Saved entries
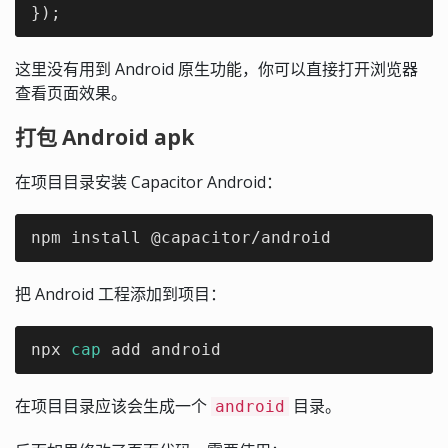
});
这里没有用到 Android 原生功能，你可以直接打开浏览器
查看页面效果。
打包 Android apk
在项目目录安装 Capacitor Android：
npm install @capacitor/android
把 Android 工程添加到项目：
npx 
cap
 add android
在项目目录应该会生成一个
目录。
android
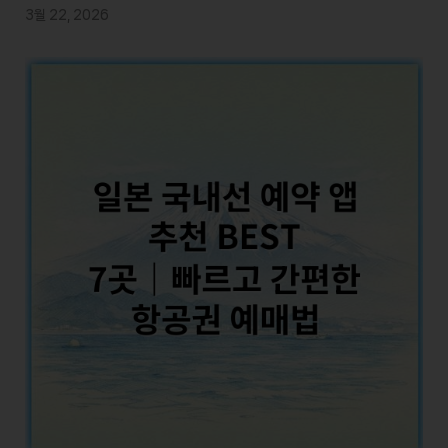
3월 22, 2026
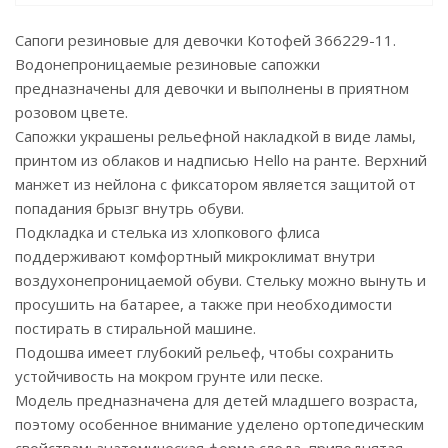
Сапоги резиновые для девочки Котофей 366229-11.
Водонепроницаемые резиновые сапожки
предназначены для девочки и выполнены в приятном
розовом цвете.
Сапожки украшены рельефной накладкой в виде ламы,
принтом из облаков и надписью Hello на ранте. Верхний
манжет из нейлона с фиксатором является защитой от
попадания брызг внутрь обуви.
Подкладка и стелька из хлопкового флиса
поддерживают комфортный микроклимат внутри
воздухонепроницаемой обуви. Стельку можно вынуть и
просушить на батарее, а также при необходимости
постирать в стиральной машине.
Подошва имеет глубокий рельеф, чтобы сохранить
устойчивость на мокром грунте или песке.
Модель предназначена для детей младшего возраста,
поэтому особенное внимание уделено ортопедическим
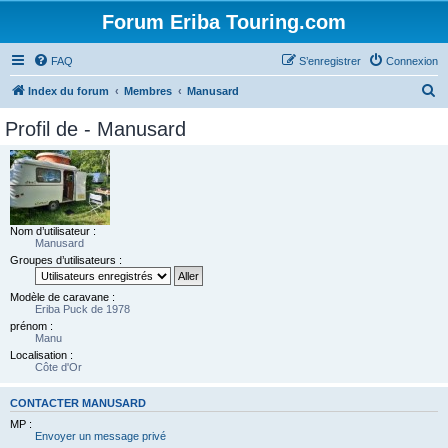
Forum Eriba Touring.com
FAQ
S’enregistrer
Connexion
R
Index du forum
Membres
Manusard
e
Profil de - Manusard
c
h
e
r
Nom d’utilisateur :
c
Manusard
h
Groupes d’utilisateurs :
e
Modèle de caravane :
r
Eriba Puck de 1978
prénom :
Manu
Localisation :
Côte d'Or
CONTACTER MANUSARD
MP :
Envoyer un message privé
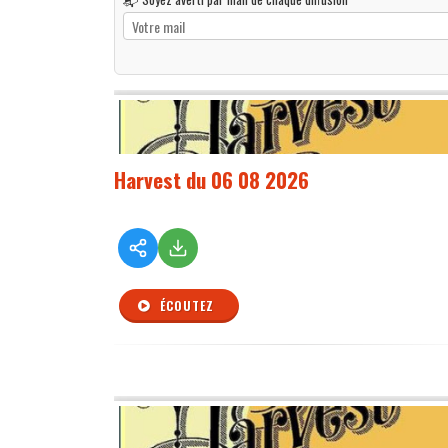
Harvest du 06 08 2026
ÉCOUTEZ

### DESCRIPTION OF THE TASK
Copy out the lines of the data where the word "резиновые" can be found.

### WRITTEN ANSWER
Сапоги резиновые для девочки Котофей 366229-11.
Водонепроницаемые резиновые сапожки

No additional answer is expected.